Walz’s office was contacted for comment.

Audit uncovers scope of autism billing schemes under DHS

Recent findings from a third-party audit analyzing more than a dozen “high-risk” programs within the DHS flagged an overwhelming majority of the reimbursement claims for autism services as potentially fraudulent.

A state committee sought answers on Monday to the report’s analysis, which found that over 90% of claims submitted by early autism intervention centers did not clearly match policies or procedures.

“That’s a stunning number,” said state Rep. Kristin Robbins, chairwoman of the Minnesota House Fraud Prevention and State Agency Oversight Committee. “And in the specifics, they talk about some very basic stuff, like some of these companies had no phone numbers. They had no website. So please tell me how those places were even allowed to bill a dime to the state?”

During questioning at the House hearing, Gandhi could not verify the 90% figure.

“A flagged claim does not necessarily indicate fraud, and it doesn’t even necessarily indicate that the service was incorrect in any way,” Gandhi testified. “So our analytics need to continue to be refined.”

Deputy DHS Commissioner John Connolly added that the agency needs to check how the auditors determined that percentage.

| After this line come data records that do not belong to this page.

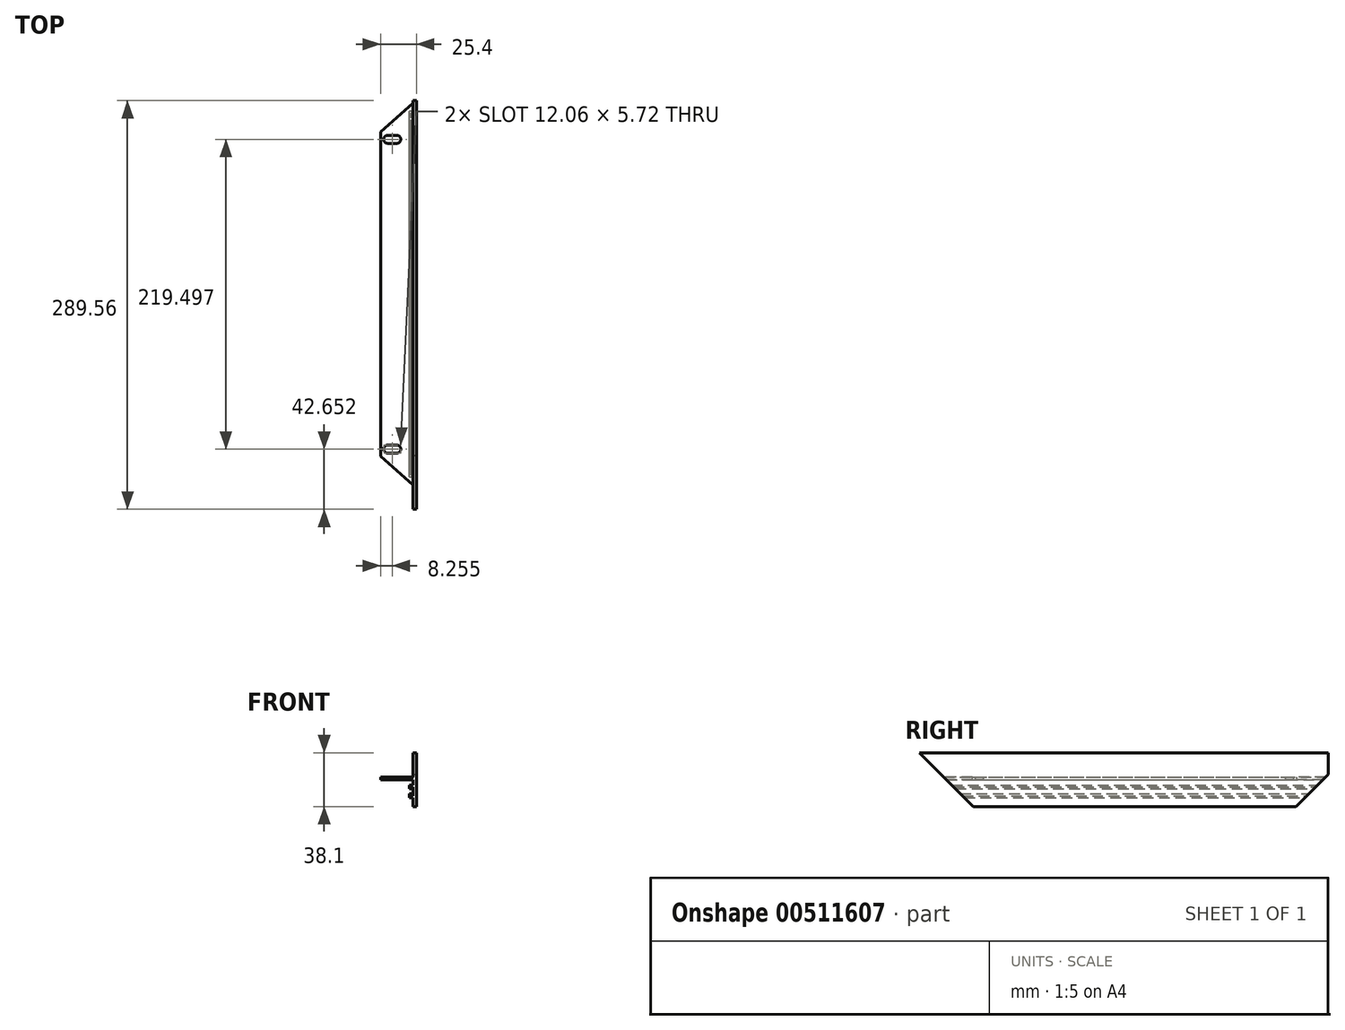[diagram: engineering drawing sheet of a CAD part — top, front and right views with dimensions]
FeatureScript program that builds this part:
annotation { "Feature Type Name" : "Feature", "Feature Type Description" : "" }
export const myFeature = defineFeature(function(context is Context, id is Id, definition is map)
    precondition{}
    {
        {
            var Q0;
            Q0=qCreatedBy(makeId("Front.planeOp"),FACE);
            var sketch = newSketch(context, id + "F0", { "sketchPlane" : qUnion([Q0])});
            skLineSegment(sketch, "E0", {"start": v(0, 0) * mm, "end": v(0, 38.1) * mm});
            skLineSegment(sketch, "E1", {"start": v(0, 38.1) * mm, "end": v(-2.54, 38.1) * mm});
            skLineSegment(sketch, "E2", {"start": v(-2.54, 38.1) * mm, "end": v(-2.54, 20.96) * mm});
            skLineSegment(sketch, "E3", {"start": v(-2.54, 20.96) * mm, "end": v(-25.4, 20.95) * mm});
            skLineSegment(sketch, "E4", {"start": v(-25.4, 20.95) * mm, "end": v(-25.4, 19.05) * mm});
            skLineSegment(sketch, "E5", {"start": v(-25.4, 19.05) * mm, "end": v(-2.54, 19.05) * mm});
            skLineSegment(sketch, "E6", {"start": v(-2.54, 6.35) * mm, "end": v(-2.54, 0) * mm});
            skLineSegment(sketch, "E7", {"start": v(-2.54, 0) * mm, "end": v(0, 0) * mm});
            skLineSegment(sketch, "E8", {"start": v(-5.08, 15.24) * mm, "end": v(-5.08, 12.45) * mm});
            skLineSegment(sketch, "E9", {"start": v(-5.08, 6.35) * mm, "end": v(-2.54, 6.35) * mm});
            skLineSegment(sketch, "E10.bottom", {"start": v(-3.8, 7.62) * mm, "end": v(-2.54, 7.62) * mm});
            skLineSegment(sketch, "E10.top", {"start": v(-3.81, 13.97) * mm, "end": v(-2.54, 13.97) * mm});
            skLineSegment(sketch, "E10.left", {"start": v(-3.8, 7.62) * mm, "end": v(-3.8, 9.14) * mm});
            skLineSegment(sketch, "E10.right", {"start": v(-2.54, 7.62) * mm, "end": v(-2.54, 13.97) * mm});
            skLineSegment(sketch, "E11", {"start": v(-5.08, 15.24) * mm, "end": v(-2.54, 15.24) * mm});
            skLineSegment(sketch, "E12", {"start": v(-2.54, 15.24) * mm, "end": v(-2.54, 19.05) * mm});
            skLineSegment(sketch, "E13", {"start": v(-5.08, 12.45) * mm, "end": v(-3.81, 12.45) * mm});
            skLineSegment(sketch, "E14", {"start": v(-3.8, 9.14) * mm, "end": v(-5.08, 9.14) * mm});
            skLineSegment(sketch, "E15.trimOffspring", {"start": v(-5.08, 9.14) * mm, "end": v(-5.08, 6.35) * mm});
            skLineSegment(sketch, "E16.trimOffspring", {"start": v(-3.81, 12.45) * mm, "end": v(-3.81, 13.97) * mm});
            skSolve(sketch);
        }
        {
            var Q0;
            Q0=makeQuery(id+"F0.imprint","IMPRINT",FACE,{"disambiguationData":[TD([[makeQuery(id+"F0.imprint","IMPRINT",EDGE,{"derivedFrom":sQuery(id+"F0.wireOp",EDGE,"E0")}),1.0]])]});
            extrude(context, id + "F1", {"entities" : qUnion([Q0]), "depth" : 304.8 * mm});
        }
        {
            var Q0;
            Q0=makeQuery(id+"F1.opExtrude","SWEPT_FACE",FACE,{"disambiguationData":[OSD([sQuery(id+"F0.wireOp",EDGE,"E0")])]});
            var sketch = newSketch(context, id + "F2", { "sketchPlane" : qUnion([Q0])});
            skLineSegment(sketch, "E17", {"start": v(-304.8, 38.1) * mm, "end": v(-266.7, 0) * mm});
            skLineSegment(sketch, "E18", {"start": v(-266.7, 0) * mm, "end": v(-304.8, 0) * mm});
            skLineSegment(sketch, "E19", {"start": v(-304.8, 0) * mm, "end": v(-304.8, 38.1) * mm});
            skLineSegment(sketch, "E20", {"start": v(0, 38.1) * mm, "end": v(0, 0) * mm});
            skLineSegment(sketch, "E21", {"start": v(0, 0) * mm, "end": v(-38.1, 0) * mm});
            skLineSegment(sketch, "E22", {"start": v(-38.1, 0) * mm, "end": v(0, 38.1) * mm});
            skSolve(sketch);
        }
        {
            var Q0;
            Q0=qSketchRegion(id+"F2",true);
            extrude(context, id + "F3", {"entities" : qUnion([Q0]), "operationType" : NewBodyOperationType.REMOVE, "oppositeDirection" : true, "depth" : 25.4 * mm});
        }
        {
            var Q0;
            Q0=makeQuery(id+"F1.opExtrude","SWEPT_FACE",FACE,{"disambiguationData":[OSD([sQuery(id+"F0.wireOp",EDGE,"E3")])]});
            var sketch = newSketch(context, id + "F4", { "sketchPlane" : qUnion([Q0])});
            skLineSegment(sketch, "E23", {"start": v(-2.54, -17.15) * mm, "end": v(-25.4, -37.47) * mm});
            skLineSegment(sketch, "E24", {"start": v(-25.4, -37.47) * mm, "end": v(-25.4, -17.15) * mm});
            skLineSegment(sketch, "E25", {"start": v(-25.4, -17.15) * mm, "end": v(-2.54, -17.15) * mm});
            skLineSegment(sketch, "E26", {"start": v(-2.54, -287.66) * mm, "end": v(-25.4, -287.66) * mm});
            skLineSegment(sketch, "E27", {"start": v(-25.4, -287.66) * mm, "end": v(-25.4, -267.34) * mm});
            skLineSegment(sketch, "E28", {"start": v(-25.4, -267.34) * mm, "end": v(-2.54, -287.66) * mm});
            skSolve(sketch);
        }
        {
            var Q0;
            Q0=qSketchRegion(id+"F4",true);
            extrude(context, id + "F5", {"entities" : qUnion([Q0]), "operationType" : NewBodyOperationType.REMOVE, "oppositeDirection" : true, "depth" : 25.4 * mm});
        }
        {
            var Q0;
            Q0=makeQuery(id+"F1.opExtrude","SWEPT_FACE",FACE,{"disambiguationData":[OSD([sQuery(id+"F0.wireOp",EDGE,"E3")])]});
            var sketch = newSketch(context, id + "F6", { "sketchPlane" : qUnion([Q0])});
            skLineSegment(sketch, "E29", {"start": v(-25.4, -37.47) * mm, "end": v(-2.54, -37.47) * mm, "construction": true});
            skLineSegment(sketch, "E30", {"start": v(-2.54, -37.47) * mm, "end": v(-13.97, -27.3) * mm, "construction": true});
            skLineSegment(sketch, "E31", {"start": v(-13.97, -27.3) * mm, "end": v(-25.4, -37.47) * mm, "construction": true});
            skLineSegment(sketch, "E32", {"start": v(-20.32, -39.8) * mm, "end": v(-13.97, -39.8) * mm});
            skLineSegment(sketch, "E33", {"start": v(-20.32, -45.5) * mm, "end": v(-13.97, -45.5) * mm});
            skArc(sketch, "E34", {"start": v(-20.32, -39.8) * mm, "mid": v(-23.18, -42.65) * mm, "end": v(-20.32, -45.5) * mm});
            skArc(sketch, "E35", {"start": v(-13.97, -39.8) * mm, "mid": v(-11.11, -42.65) * mm, "end": v(-13.97, -45.5) * mm});
            skLineSegment(sketch, "E36", {"start": v(-2.54, -152.4) * mm, "end": v(-25.4, -152.4) * mm, "construction": true});
            skArc(sketch, "E37.MirrorCS", {"start": v(-13.97, -265) * mm, "mid": v(-11.11, -262.15) * mm, "end": v(-13.97, -259.3) * mm});
            skArc(sketch, "E38.MirrorCS", {"start": v(-20.32, -265) * mm, "mid": v(-23.18, -262.15) * mm, "end": v(-20.32, -259.3) * mm});
            skLineSegment(sketch, "E39.MirrorCS", {"start": v(-20.32, -259.3) * mm, "end": v(-13.97, -259.3) * mm});
            skLineSegment(sketch, "E40.MirrorCS", {"start": v(-25.4, -267.34) * mm, "end": v(-2.54, -267.34) * mm, "construction": true});
            skLineSegment(sketch, "E41.MirrorCS", {"start": v(-2.54, -267.33) * mm, "end": v(-13.97, -277.5) * mm, "construction": true});
            skLineSegment(sketch, "E42.MirrorCS", {"start": v(-13.97, -277.5) * mm, "end": v(-25.4, -267.34) * mm, "construction": true});
            skLineSegment(sketch, "E43.MirrorCS", {"start": v(-20.32, -265) * mm, "end": v(-13.97, -265) * mm});
            skSolve(sketch);
        }
        {
            var Q0;
            Q0=qSketchRegion(id+"F6",true);
            extrude(context, id + "F7", {"entities" : qUnion([Q0]), "operationType" : NewBodyOperationType.REMOVE, "oppositeDirection" : true, "depth" : 25.4 * mm});
        }
        {
            var Q0;
            Q0=makeQuery(id+"F1.opExtrude","SWEPT_FACE",FACE,{"disambiguationData":[OSD([sQuery(id+"F0.wireOp",EDGE,"E0")])]});
            var sketch = newSketch(context, id + "F8", { "sketchPlane" : qUnion([Q0])});
            skLineSegment(sketch, "E44", {"start": v(0, 38.1) * mm, "end": v(-15.24, 38.1) * mm});
            skLineSegment(sketch, "E45", {"start": v(-15.24, 38.1) * mm, "end": v(-15.24, 22.86) * mm});
            skLineSegment(sketch, "E46", {"start": v(-15.24, 22.86) * mm, "end": v(0, 38.1) * mm});
            skSolve(sketch);
        }
        {
            var Q0;
            Q0=qSketchRegion(id+"F8",true);
            extrude(context, id + "F9", {"entities" : qUnion([Q0]), "operationType" : NewBodyOperationType.REMOVE, "oppositeDirection" : true, "depth" : 25.4 * mm});
        }
    });
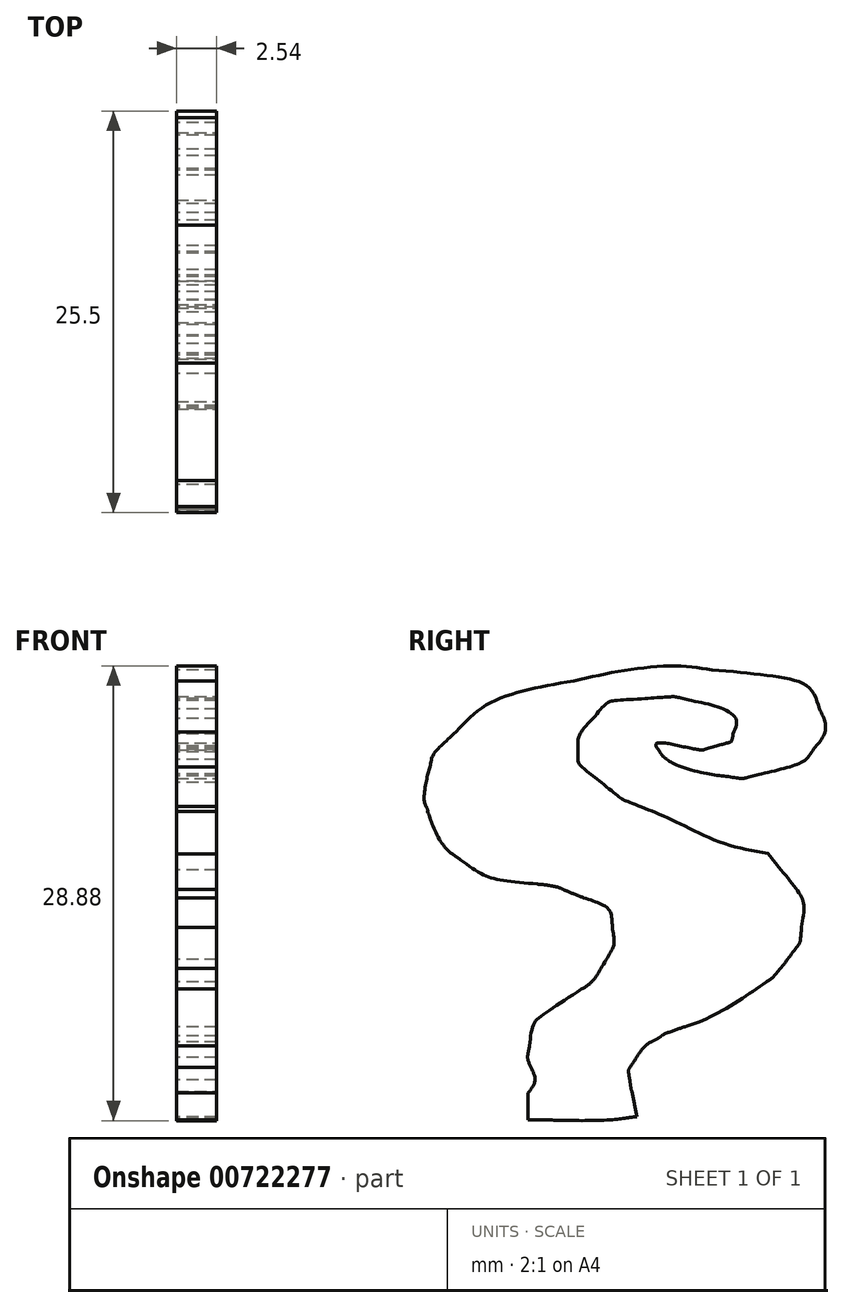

“Certainly 90% of claims being flagged is a huge concern for us, and we’ll have to dig into this with the vendor to further sort out the different analytics we’re going to apply so we can look more closely at the claims,” Connolly told the committee.

The audit also found that the number of autism service providers surged from just 41 to 328 between 2018 and 2023.

According to the audit, poor policy language may have driven the proliferation of autism service providers and, accordingly, cost the DHS millions in state funding. The audit’s vulnerability assessment concluded that out of the $1 billion that the DHS could have saved by following better-written policies, over half of that, $703 million, was spent on autism services alone.

Some lawmakers expressed frustration that several sections of the report were heavily redacted, making it difficult to determine the exact extent of the fraud.

“Just to your point about transparency,” Robbins said, pointing to several redacted pages. “This is the report, so everyone knows. There’s not a lot of transparency here.”

The DHS had hired Optum, a subsidiary of Minnesota-headquartered UnitedHealthcare, the country’s largest health insurer, in October 2025 to conduct the audit and assess the department’s handling of social services fraud.

THERE IS PERVASIVE FRAUD IN GOVERNMENT HEALTHCARE PROGRAMS

The report was released roughly three months into a yearlong, $2.3 million contract signed between the state and Optum.

Last year, the Wall Street Journal reported that federal prosecutors were investigating the health care giant’s Medicare Advantage billing practices. Sources told Bloomberg that the Justice Department’s criminal division was digging into UnitedHealth’s prescription management services as well as how the company reimburses its own doctors, as part of an investigation into the firm’s operations.